Follow these links to go back to the Install RSV section or the RSV Configuration section of this document.



General overview of the Directory Hierarchy

Here's an overview of the directory hierarchy inside $VDT_LOCATION/osg-rsv when you install the OSG-RSV package:

  1. $VDT_LOCATION/osg-rsv/config

    Contains the .conf file(s) describing what metrics to run when, so forth for each host you'd like to monitor. Note that this directory is a sym-link to $VDT_LOCATION/vdt-app-data/osg-rsv/config

  2. $VDT_LOCATION/osg-rsv/bin/{probes|consumers}

    Where the probes and consumer executables are stored.

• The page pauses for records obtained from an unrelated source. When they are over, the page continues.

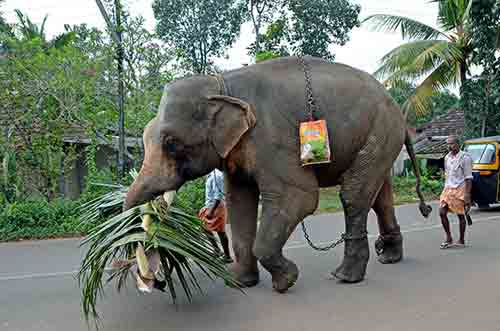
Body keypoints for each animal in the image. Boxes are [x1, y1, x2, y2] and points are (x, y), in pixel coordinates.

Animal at [123, 55, 432, 294]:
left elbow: (299, 197)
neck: (221, 83)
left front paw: (286, 281)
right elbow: (239, 202)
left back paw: (345, 276)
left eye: (171, 144)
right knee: (381, 196)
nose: (155, 283)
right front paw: (239, 283)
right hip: (380, 137)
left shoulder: (271, 137)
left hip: (382, 130)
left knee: (353, 195)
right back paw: (389, 257)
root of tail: (400, 111)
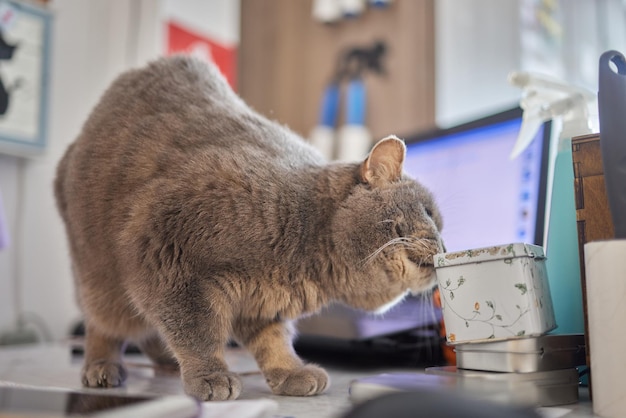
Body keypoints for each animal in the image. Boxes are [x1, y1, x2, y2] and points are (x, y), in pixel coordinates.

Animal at [54, 54, 444, 400]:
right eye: (429, 213)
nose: (445, 244)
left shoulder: (262, 306)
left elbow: (273, 342)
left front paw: (291, 372)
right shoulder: (165, 256)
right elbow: (197, 332)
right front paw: (210, 375)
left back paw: (166, 360)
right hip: (99, 275)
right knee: (103, 324)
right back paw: (102, 366)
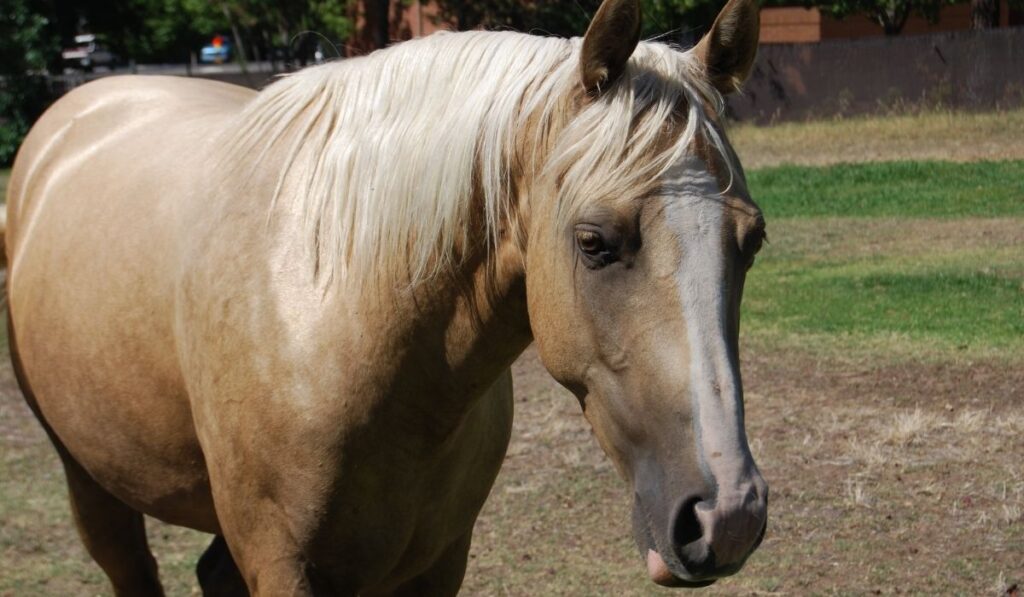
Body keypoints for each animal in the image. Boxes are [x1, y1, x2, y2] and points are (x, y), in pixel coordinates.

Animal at [6, 0, 761, 589]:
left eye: (751, 241)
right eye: (594, 241)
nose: (727, 516)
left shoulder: (440, 558)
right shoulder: (279, 562)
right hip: (93, 484)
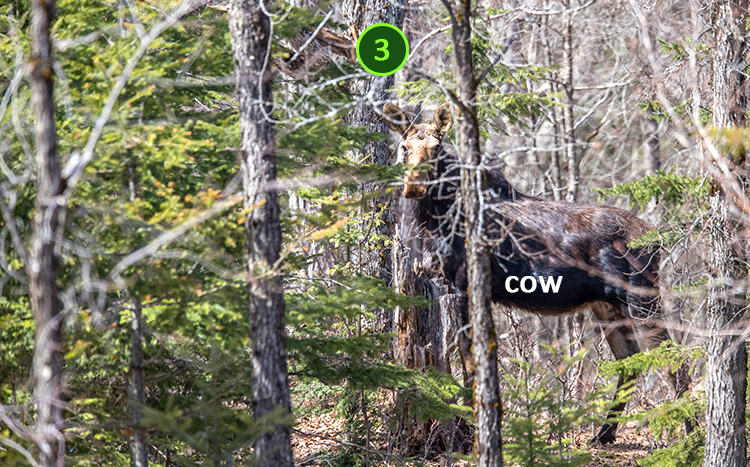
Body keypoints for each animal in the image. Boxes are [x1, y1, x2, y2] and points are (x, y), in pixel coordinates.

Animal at [383, 102, 688, 444]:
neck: (435, 219)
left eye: (436, 148)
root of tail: (656, 238)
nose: (414, 187)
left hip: (640, 296)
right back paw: (604, 433)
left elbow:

  3. $VDT_LOCATION/osg-rsv/submissions/{probes|consumers}
    • The probe and consumer Condor submission files (for all the hosts that you configure RSV to monitor). These are generated at installation time by $VDT_LOCATION/vdt/setup/configure_osg-rsv.
    • This is what is submitted into Condor (note: Condor-devel as of now) when vdt-control --on osg-rsv is executed.
  4. $VDT_LOCATION/osg-rsv/specs/
    • As explained earlier in the Additional command line arguments for the probes section, these are the extra command-line argument files for the probes and consumers. Note that this directory is a sym-link to $VDT_LOCATION/vdt-app-data/osg-rsv/specs
    • There are two types of specs:
      1. Global specs: If you'd like to use some probe's command line switch(es) on all the hosts you monitor, then you can include those switch(es) in the <probe-file-name>@<metric-name>.spec file within the $VDT_LOCATION/osg-rsv/specs/global-specs directory.
      2. Host Specific specs: Note this option does not apply to you if you're only monitoring one host! If you'd like to use some probe's command line switch(es) when the probe runs only on a particular host you monitor, then you can include those switch(es) in the <probe-file-name>@<metric-name>.spec file within the $VDT_LOCATION/osg-rsv/specs/<hostname> directory.
    • Please be sure to read the caveat about not adding certain switches in these files in the above section.
  5. $VDT_LOCATION/osg-rsv/output

    This is a placeholder directory for any output produced by the consumers. Right now we have a sample consumer that will generate simple result webpages based on the probe's output status. You can see an example of the sample consumer's output here.

    Gratia record uploading scripts are also stored in a sub-directory within this directory, by default.

  6. $VDT_LOCATION/osg-rsv/logs/{probes|consumers|logrotate}

    Where Condor stores the log files for the probes and the consumers; and also where logrotation related information is stored.